[Collected data]
·····

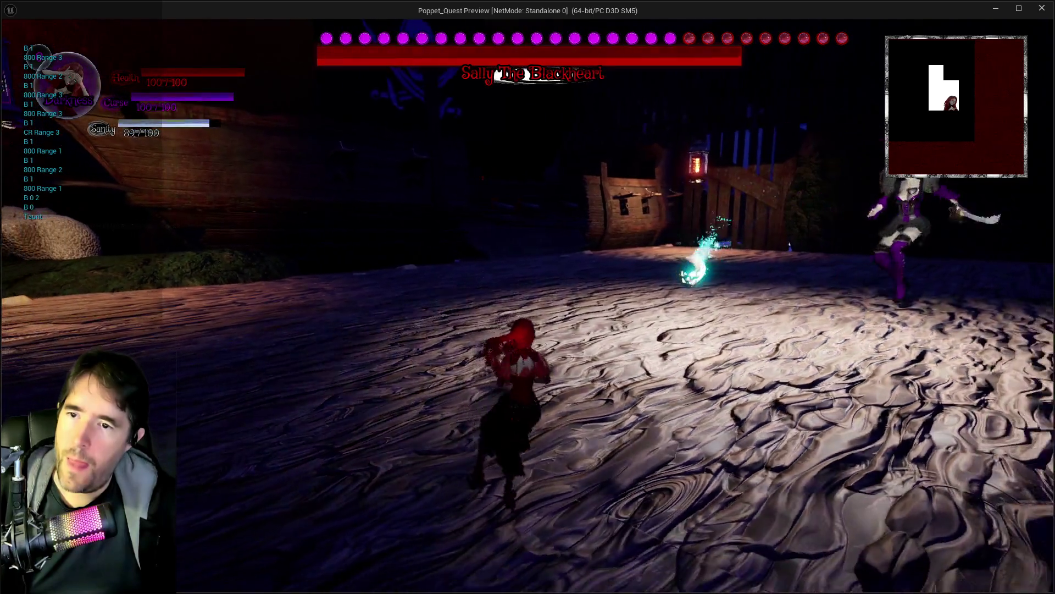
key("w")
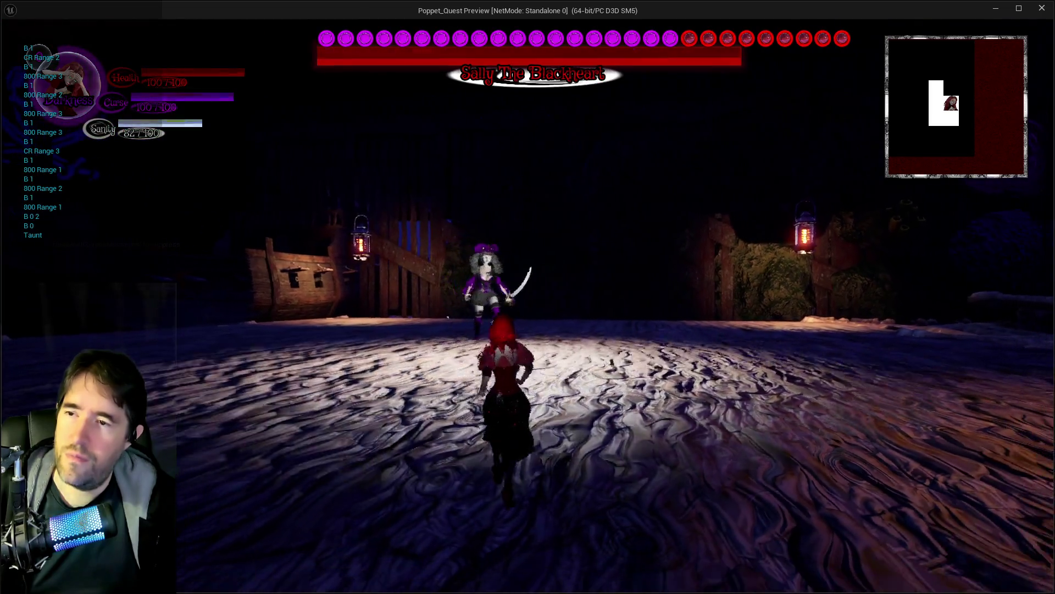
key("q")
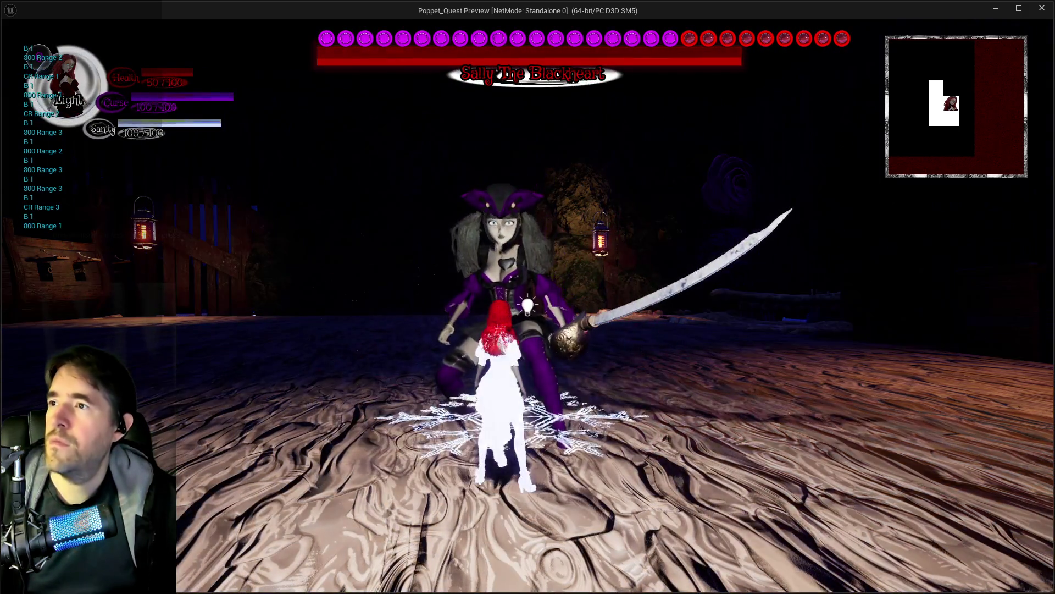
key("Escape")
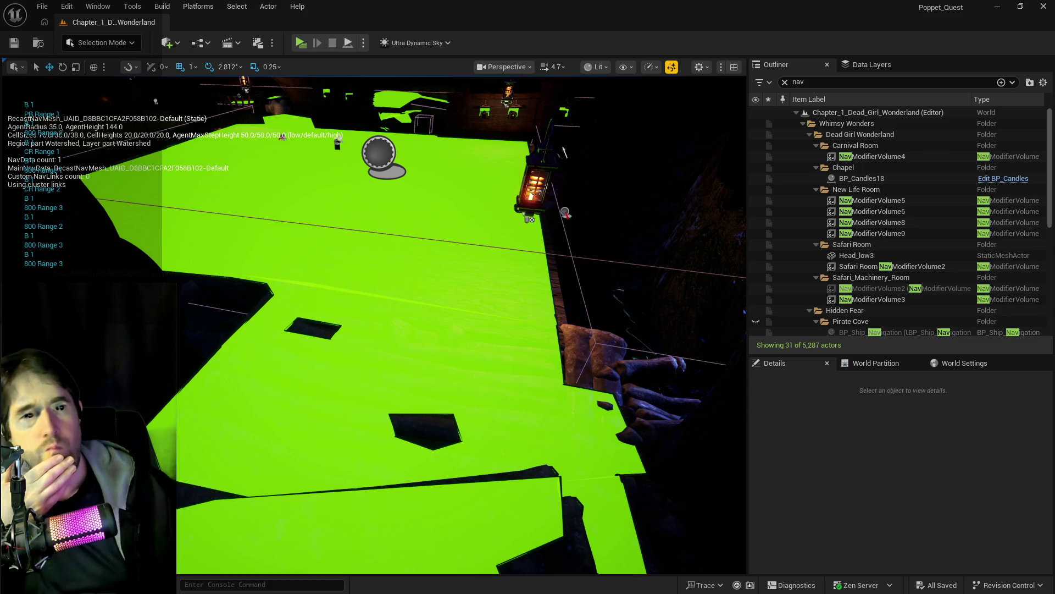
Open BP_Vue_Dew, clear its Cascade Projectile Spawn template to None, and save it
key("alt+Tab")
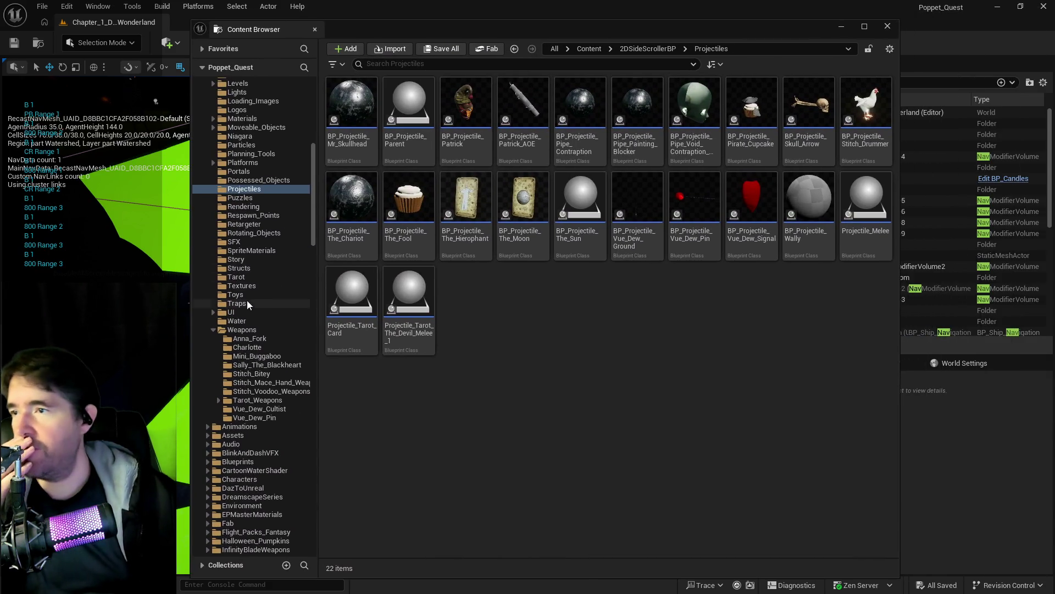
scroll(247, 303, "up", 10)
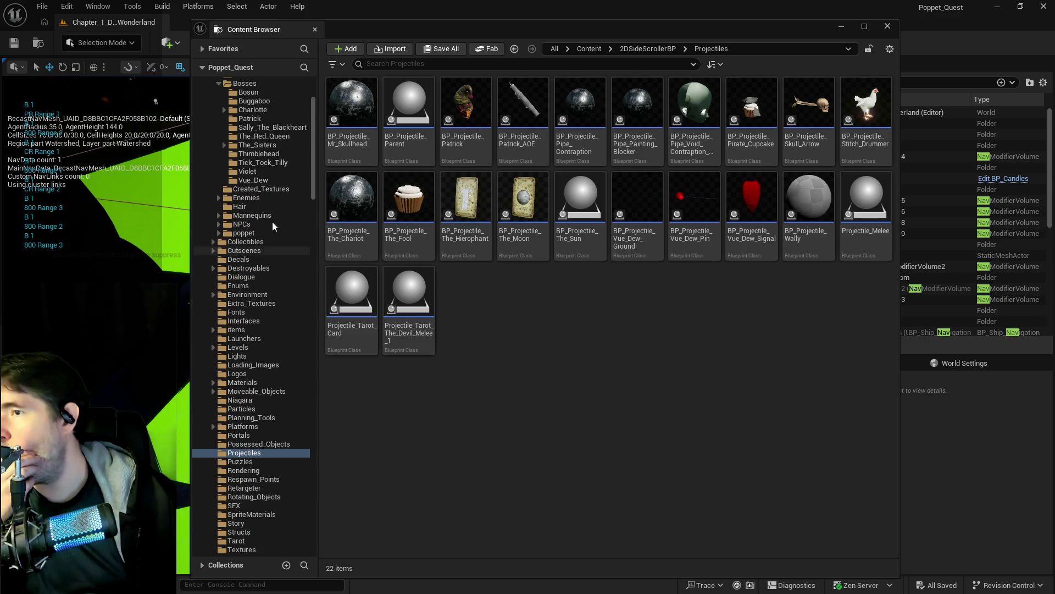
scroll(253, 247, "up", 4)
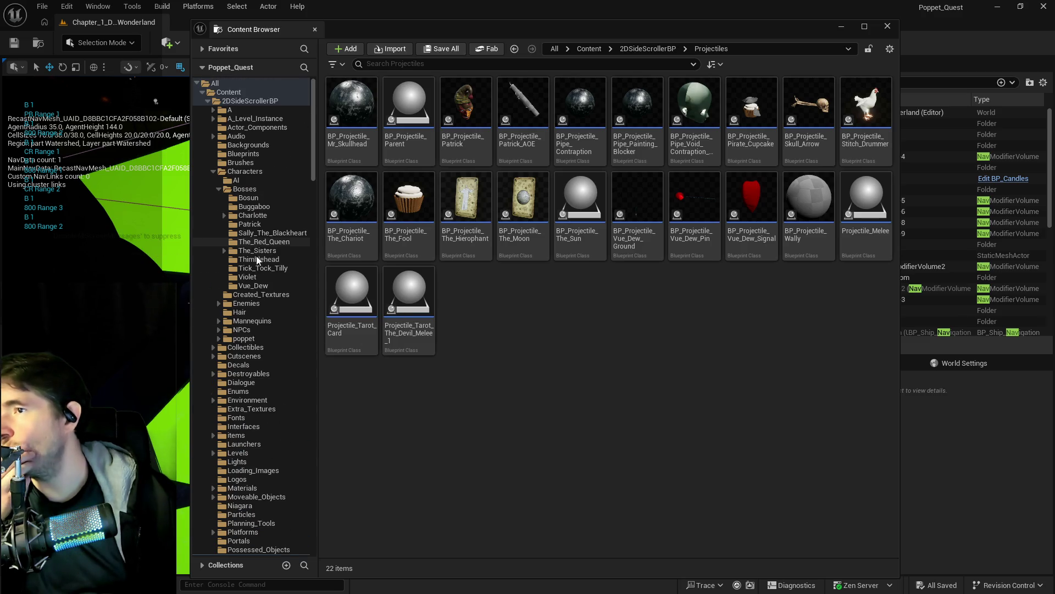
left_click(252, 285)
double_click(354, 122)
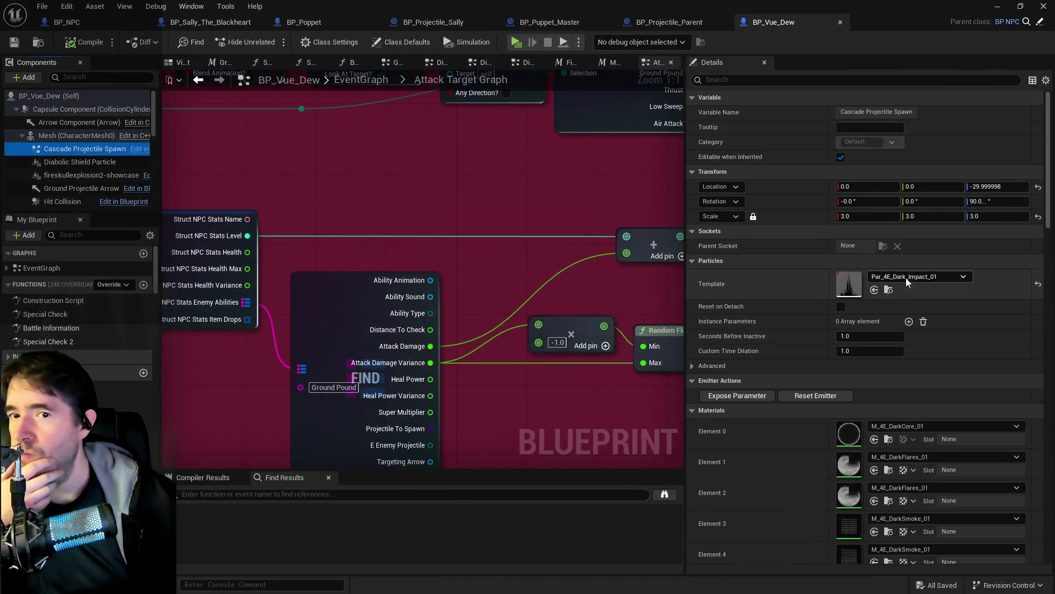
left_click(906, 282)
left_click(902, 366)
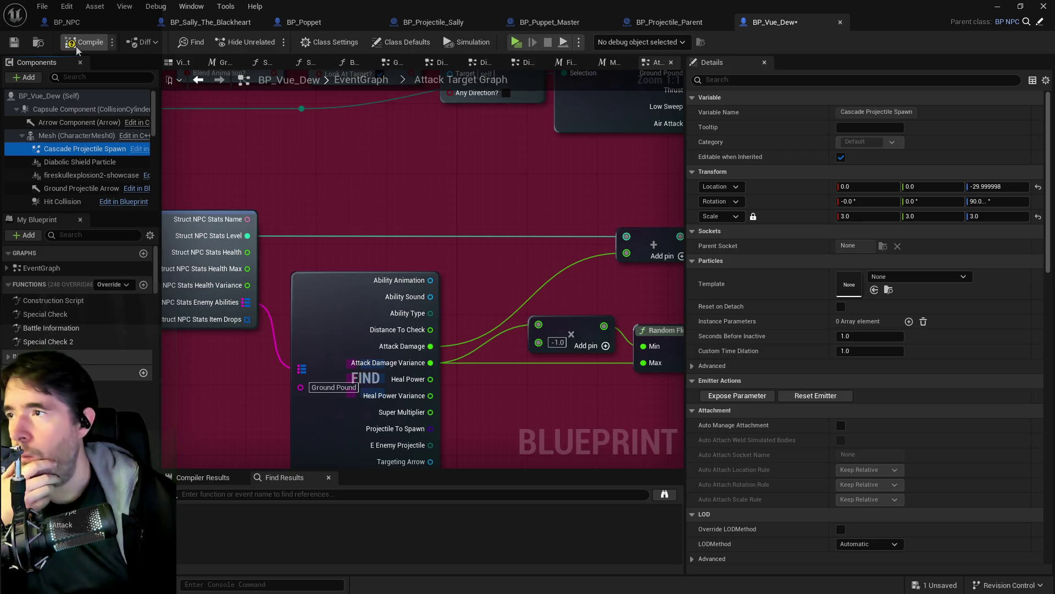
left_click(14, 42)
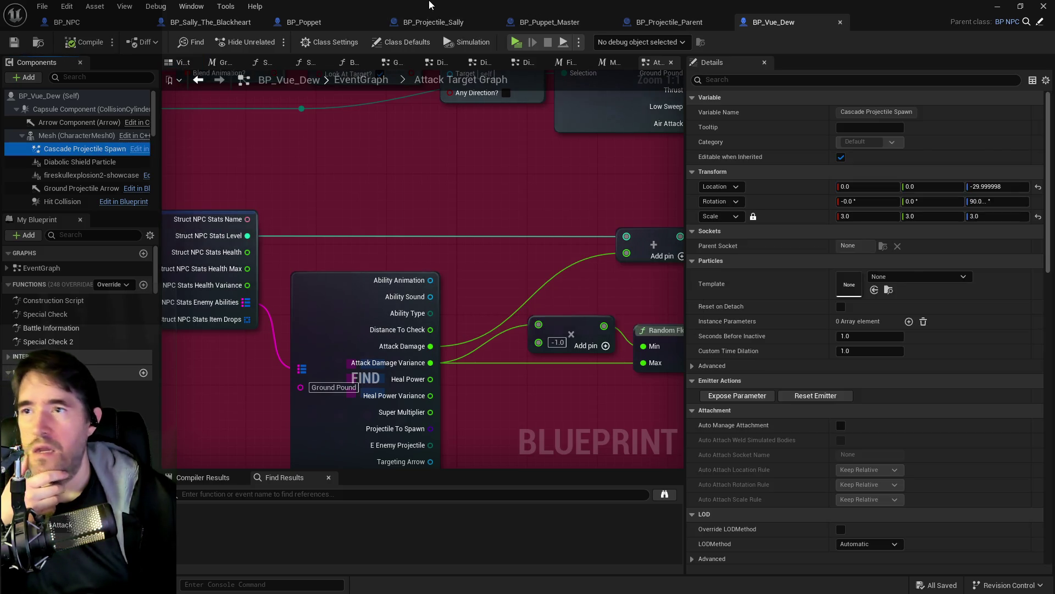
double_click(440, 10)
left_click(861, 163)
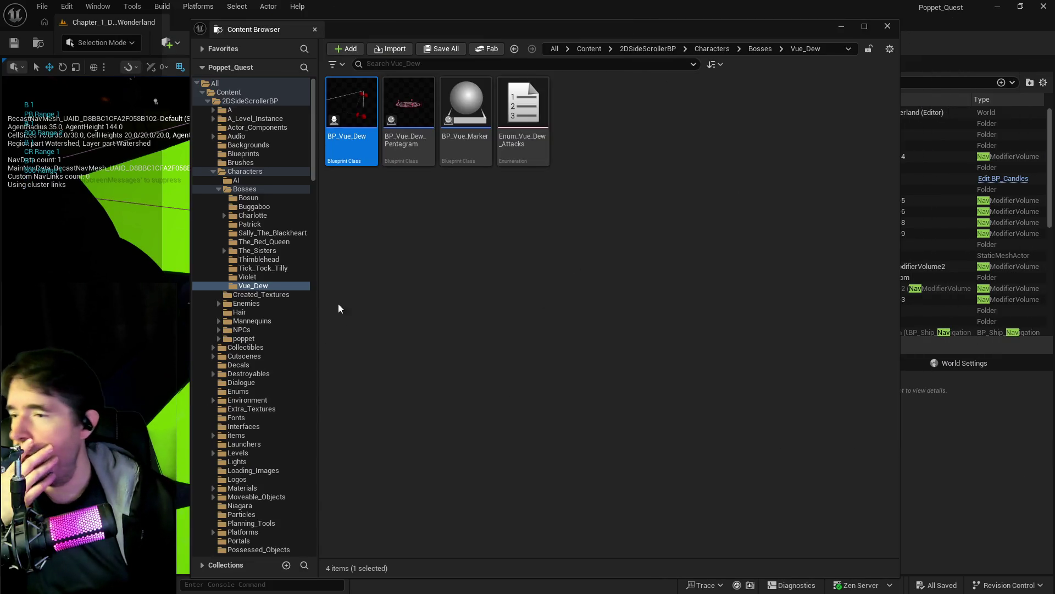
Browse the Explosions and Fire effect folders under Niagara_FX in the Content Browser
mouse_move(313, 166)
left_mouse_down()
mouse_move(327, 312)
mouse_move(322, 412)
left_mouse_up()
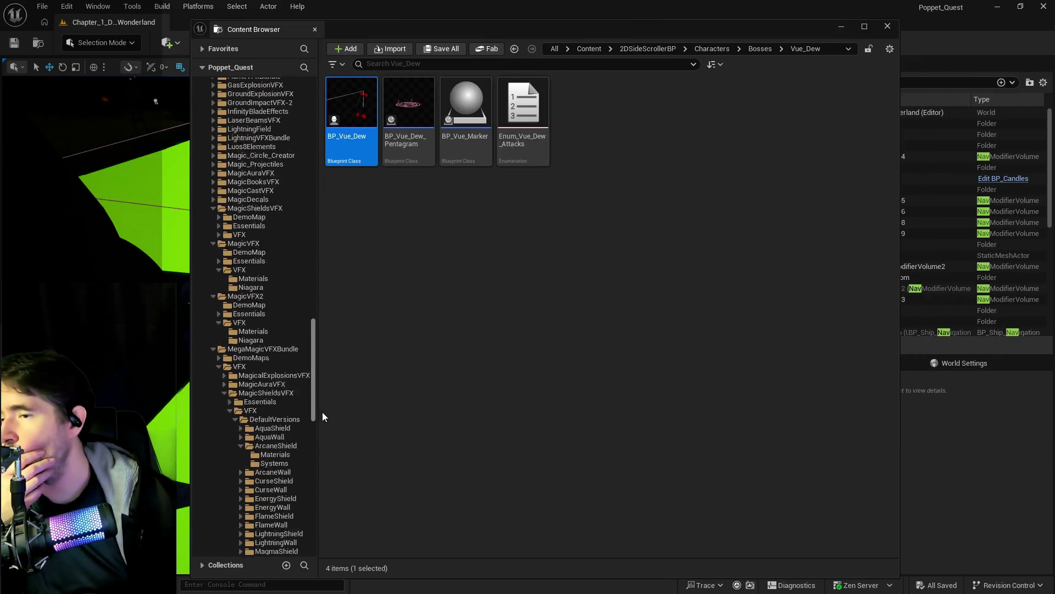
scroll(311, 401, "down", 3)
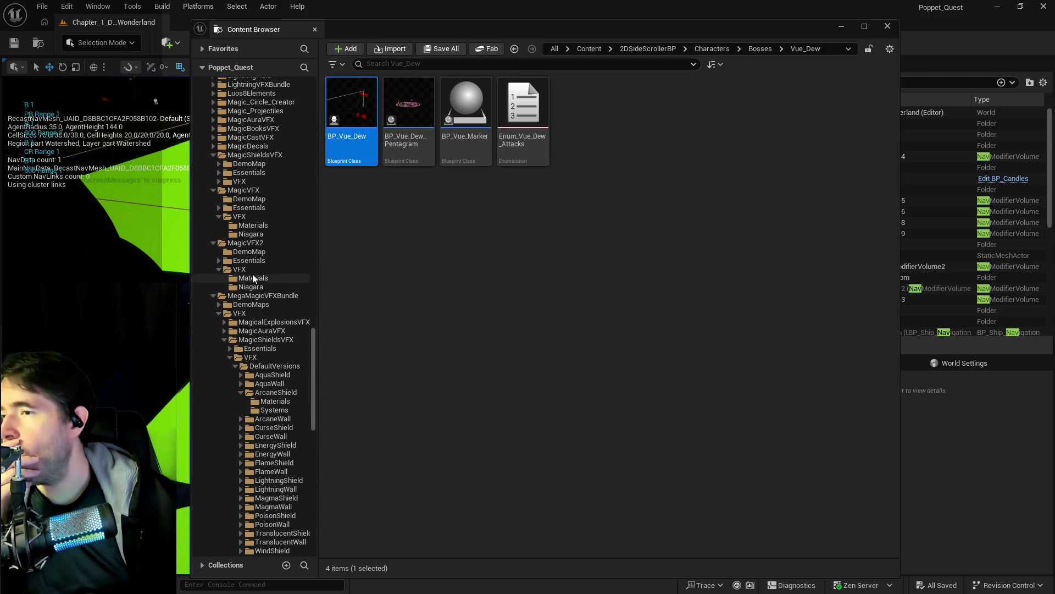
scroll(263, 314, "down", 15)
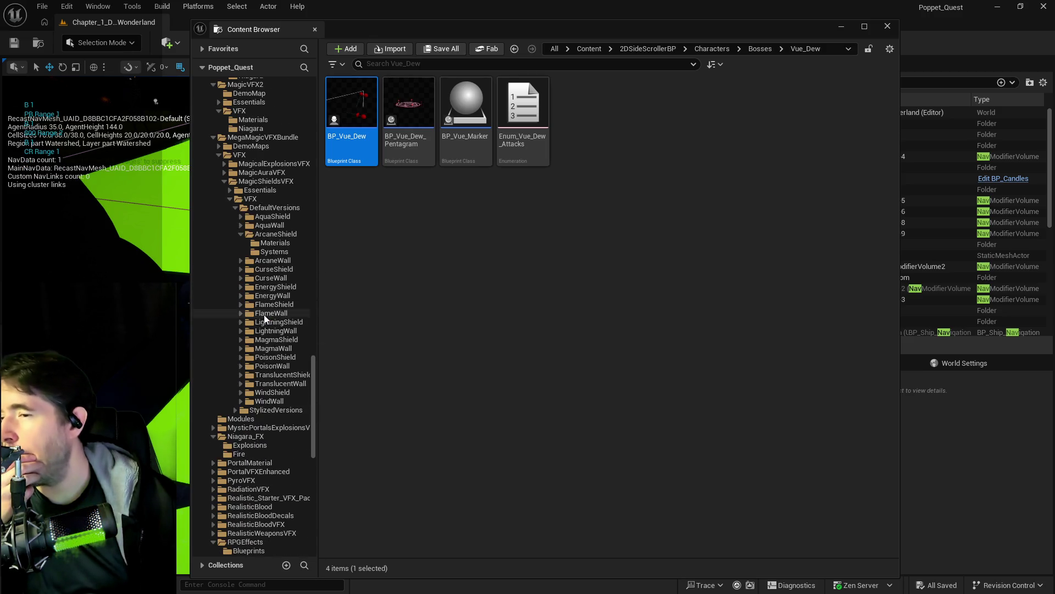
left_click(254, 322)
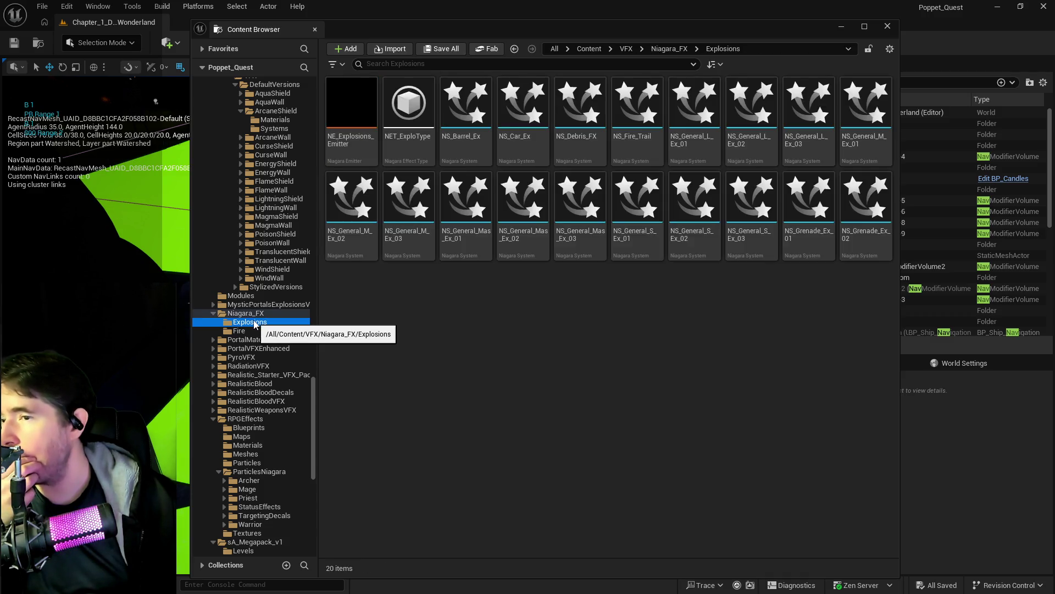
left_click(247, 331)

·····

_Task to complete:_ Copy the lines exactly. Start at the line with "left_click(252, 285)", end at the last line above, include both, and omit all pictures.

_Written reply:_
left_click(252, 285)
double_click(354, 122)
left_click(906, 282)
left_click(902, 366)
left_click(14, 42)
double_click(440, 10)
left_click(861, 163)
Browse the Explosions and Fire effect folders under Niagara_FX in the Content Browser
mouse_move(313, 166)
left_mouse_down()
mouse_move(327, 312)
mouse_move(322, 412)
left_mouse_up()
scroll(311, 401, "down", 3)
scroll(263, 314, "down", 15)
left_click(254, 322)
left_click(247, 331)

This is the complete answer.